— Start of DOCUMENT TEXT —

Even if the discovery responses are somehow relevant and otherwise admissible, however, the discovery responses at issue here are properly excluded pursuant to Federal Rule of Evidence 403. Even if evidence is otherwise relevant and admissible, “Federal Rule of Evidence 403 . . . permits the district court to exclude [it] ‘if its probative value is substantially outweighed by a danger of . . . unfair prejudice, confusing the issues, misleading the jury, undue delay, wasting time, or needlessly presenting cumulative evidence.'” United States v. Dozier, 31 F.4th 624, 628 (8th Cir.) (quoting Fed.R.Evid. 403), cert. denied, 143 S.Ct. 237 (2022). The offer of the discovery responses en masse is likely to confuse the jurors as to the issues on which any or some part of those responses might be relevant and that en masse offer is likely to be needlessly cumulative of the testimony or the documents actually produced, authenticated, offered, and admitted that form the proper evidentiary basis for determination of the issues in this case.

These conclusions make it unnecessary for the Court to consider separately the admissibility the challenged exhibits, as essentially the same Rule 401, 402, and 403 analysis applies to each exhibit. Millard Gutter's Motion in Limine (Plaintiffs' Discovery Responses) is granted and Defendant's Exhibits 201, 202, 203, 204, 205, 206, 207, 208, 209, 264, and 265 will not be admitted at trial.

2. The Motion in Limine to Exclude Certain Opinions and Evidence Regarding the General Contractor and Subcontractors

In its next Motion, Millard Gutter's Motion in Limine (Subcontractor/Supplier Charges/Proposal/Estimates), Millard Gutter seeks to exclude various kinds of information from or about subcontractors. Filing 123. Millard Gutter identifies the information in question as follows:

1. Any argument, reference, testimony or evidence as to fair and reasonable charges of a contractor performing work in Omaha, Nebraska, including any testimony or evidence that Millard Gutter's invoiced charges were not fair and reasonable in amount as to the work performed.
2. Any argument, reference, testimony or evidence concerning what any of Millard Gutter's subcontractors or suppliers charged or any estimates by any subcontractors or suppliers prior to work commencing.
3. Specifically, Plaintiffs' object to any reference to Defendants' Exhibits 223, 224, 240, 241, 242, 243, 244, 245, 247, and 248, related to proposed charges or charges from one subcontractor that worked on the project. . . .

— End of DOCUMENT TEXT —
— Start of DATASET —

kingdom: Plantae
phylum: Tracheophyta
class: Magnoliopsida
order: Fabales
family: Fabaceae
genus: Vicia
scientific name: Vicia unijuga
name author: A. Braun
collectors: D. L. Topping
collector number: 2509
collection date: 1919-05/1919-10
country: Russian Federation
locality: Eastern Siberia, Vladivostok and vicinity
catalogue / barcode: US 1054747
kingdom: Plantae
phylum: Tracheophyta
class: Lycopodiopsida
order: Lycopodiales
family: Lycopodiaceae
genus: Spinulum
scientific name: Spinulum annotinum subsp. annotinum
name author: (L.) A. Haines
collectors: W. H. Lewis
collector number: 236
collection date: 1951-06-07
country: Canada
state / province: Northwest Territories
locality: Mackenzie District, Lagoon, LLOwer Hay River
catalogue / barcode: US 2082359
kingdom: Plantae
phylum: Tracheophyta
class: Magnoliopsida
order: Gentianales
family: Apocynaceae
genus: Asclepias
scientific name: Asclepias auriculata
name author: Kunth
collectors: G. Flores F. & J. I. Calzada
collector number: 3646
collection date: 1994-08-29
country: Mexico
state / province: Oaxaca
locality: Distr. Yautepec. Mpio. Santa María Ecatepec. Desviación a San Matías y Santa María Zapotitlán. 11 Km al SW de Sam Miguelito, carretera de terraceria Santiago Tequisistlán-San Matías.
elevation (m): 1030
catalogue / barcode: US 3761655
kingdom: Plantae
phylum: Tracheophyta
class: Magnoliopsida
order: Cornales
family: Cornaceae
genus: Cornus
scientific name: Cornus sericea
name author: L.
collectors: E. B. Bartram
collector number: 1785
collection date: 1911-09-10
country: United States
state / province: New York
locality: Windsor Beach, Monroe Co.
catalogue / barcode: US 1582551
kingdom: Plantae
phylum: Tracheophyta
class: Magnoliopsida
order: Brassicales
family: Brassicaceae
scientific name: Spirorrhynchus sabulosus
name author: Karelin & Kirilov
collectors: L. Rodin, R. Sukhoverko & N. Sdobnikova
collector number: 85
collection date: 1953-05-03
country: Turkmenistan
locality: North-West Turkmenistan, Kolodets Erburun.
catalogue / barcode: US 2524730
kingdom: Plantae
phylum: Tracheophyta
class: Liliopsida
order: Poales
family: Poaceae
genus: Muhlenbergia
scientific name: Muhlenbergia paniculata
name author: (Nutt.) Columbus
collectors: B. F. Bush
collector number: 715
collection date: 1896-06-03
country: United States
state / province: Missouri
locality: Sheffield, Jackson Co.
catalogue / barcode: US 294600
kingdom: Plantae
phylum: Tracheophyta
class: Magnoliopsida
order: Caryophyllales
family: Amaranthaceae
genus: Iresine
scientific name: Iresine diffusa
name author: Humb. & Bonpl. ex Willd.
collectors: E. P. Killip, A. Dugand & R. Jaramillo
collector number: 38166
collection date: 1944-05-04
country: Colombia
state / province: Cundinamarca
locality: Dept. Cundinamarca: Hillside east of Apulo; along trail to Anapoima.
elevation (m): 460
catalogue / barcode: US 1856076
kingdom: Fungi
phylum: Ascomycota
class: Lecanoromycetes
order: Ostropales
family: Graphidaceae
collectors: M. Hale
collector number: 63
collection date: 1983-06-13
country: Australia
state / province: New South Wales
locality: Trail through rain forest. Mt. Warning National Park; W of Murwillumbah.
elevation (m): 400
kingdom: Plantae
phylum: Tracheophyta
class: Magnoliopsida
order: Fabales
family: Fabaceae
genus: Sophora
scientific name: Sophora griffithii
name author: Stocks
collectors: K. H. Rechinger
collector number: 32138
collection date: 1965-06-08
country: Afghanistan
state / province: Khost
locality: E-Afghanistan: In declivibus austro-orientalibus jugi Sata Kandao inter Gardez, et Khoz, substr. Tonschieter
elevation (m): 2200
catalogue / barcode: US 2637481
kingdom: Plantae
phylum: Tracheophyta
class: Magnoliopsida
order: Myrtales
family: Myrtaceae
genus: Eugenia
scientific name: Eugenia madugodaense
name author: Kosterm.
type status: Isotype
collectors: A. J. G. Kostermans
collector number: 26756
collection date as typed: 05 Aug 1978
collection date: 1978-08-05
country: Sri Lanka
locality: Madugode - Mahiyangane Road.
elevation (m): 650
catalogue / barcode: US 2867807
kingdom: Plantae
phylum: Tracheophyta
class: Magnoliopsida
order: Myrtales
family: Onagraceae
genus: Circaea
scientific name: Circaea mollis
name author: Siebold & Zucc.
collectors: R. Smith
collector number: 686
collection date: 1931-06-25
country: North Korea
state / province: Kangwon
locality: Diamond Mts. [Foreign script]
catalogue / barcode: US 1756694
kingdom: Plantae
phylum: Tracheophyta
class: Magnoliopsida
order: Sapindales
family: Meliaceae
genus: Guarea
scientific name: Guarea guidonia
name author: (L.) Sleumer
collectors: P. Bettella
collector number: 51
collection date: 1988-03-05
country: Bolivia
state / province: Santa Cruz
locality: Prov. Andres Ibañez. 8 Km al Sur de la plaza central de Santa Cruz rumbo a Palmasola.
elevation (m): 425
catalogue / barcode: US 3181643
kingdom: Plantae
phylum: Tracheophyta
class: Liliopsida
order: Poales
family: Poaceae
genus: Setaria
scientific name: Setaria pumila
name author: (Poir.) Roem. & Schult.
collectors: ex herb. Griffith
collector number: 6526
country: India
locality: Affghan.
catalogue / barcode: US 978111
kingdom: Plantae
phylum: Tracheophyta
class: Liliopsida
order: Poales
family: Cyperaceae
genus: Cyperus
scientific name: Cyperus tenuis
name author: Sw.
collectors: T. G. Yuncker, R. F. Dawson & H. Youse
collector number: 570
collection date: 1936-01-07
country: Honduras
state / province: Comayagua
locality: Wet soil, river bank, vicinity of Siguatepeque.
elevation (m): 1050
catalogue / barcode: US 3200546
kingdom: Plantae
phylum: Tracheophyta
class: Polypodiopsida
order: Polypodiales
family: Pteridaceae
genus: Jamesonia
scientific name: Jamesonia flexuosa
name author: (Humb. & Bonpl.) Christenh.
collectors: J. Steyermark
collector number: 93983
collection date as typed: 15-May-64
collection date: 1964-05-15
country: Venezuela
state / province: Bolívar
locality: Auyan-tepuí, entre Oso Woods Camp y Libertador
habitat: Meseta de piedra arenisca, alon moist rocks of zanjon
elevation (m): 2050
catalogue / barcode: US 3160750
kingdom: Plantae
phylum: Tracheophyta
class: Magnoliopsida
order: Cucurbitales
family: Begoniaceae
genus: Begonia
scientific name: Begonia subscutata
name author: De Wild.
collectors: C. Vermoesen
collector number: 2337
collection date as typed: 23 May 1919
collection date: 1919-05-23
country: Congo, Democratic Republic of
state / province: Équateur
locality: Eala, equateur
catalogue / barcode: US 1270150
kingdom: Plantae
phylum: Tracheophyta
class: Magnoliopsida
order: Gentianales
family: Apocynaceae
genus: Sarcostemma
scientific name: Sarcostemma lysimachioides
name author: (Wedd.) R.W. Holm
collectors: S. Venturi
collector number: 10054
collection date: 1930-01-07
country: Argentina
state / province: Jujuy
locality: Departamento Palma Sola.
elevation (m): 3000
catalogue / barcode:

— End of DATASET —

- [WHAT TO PRODUCE] Repeat the passage of the court ruling above from "2. The Motion" to "the work performed.", word for word.

- [SOLUTION BELOW]
2. The Motion in Limine to Exclude Certain Opinions and Evidence Regarding the General Contractor and Subcontractors

In its next Motion, Millard Gutter's Motion in Limine (Subcontractor/Supplier Charges/Proposal/Estimates), Millard Gutter seeks to exclude various kinds of information from or about subcontractors. Filing 123. Millard Gutter identifies the information in question as follows:

1. Any argument, reference, testimony or evidence as to fair and reasonable charges of a contractor performing work in Omaha, Nebraska, including any testimony or evidence that Millard Gutter's invoiced charges were not fair and reasonable in amount as to the work performed.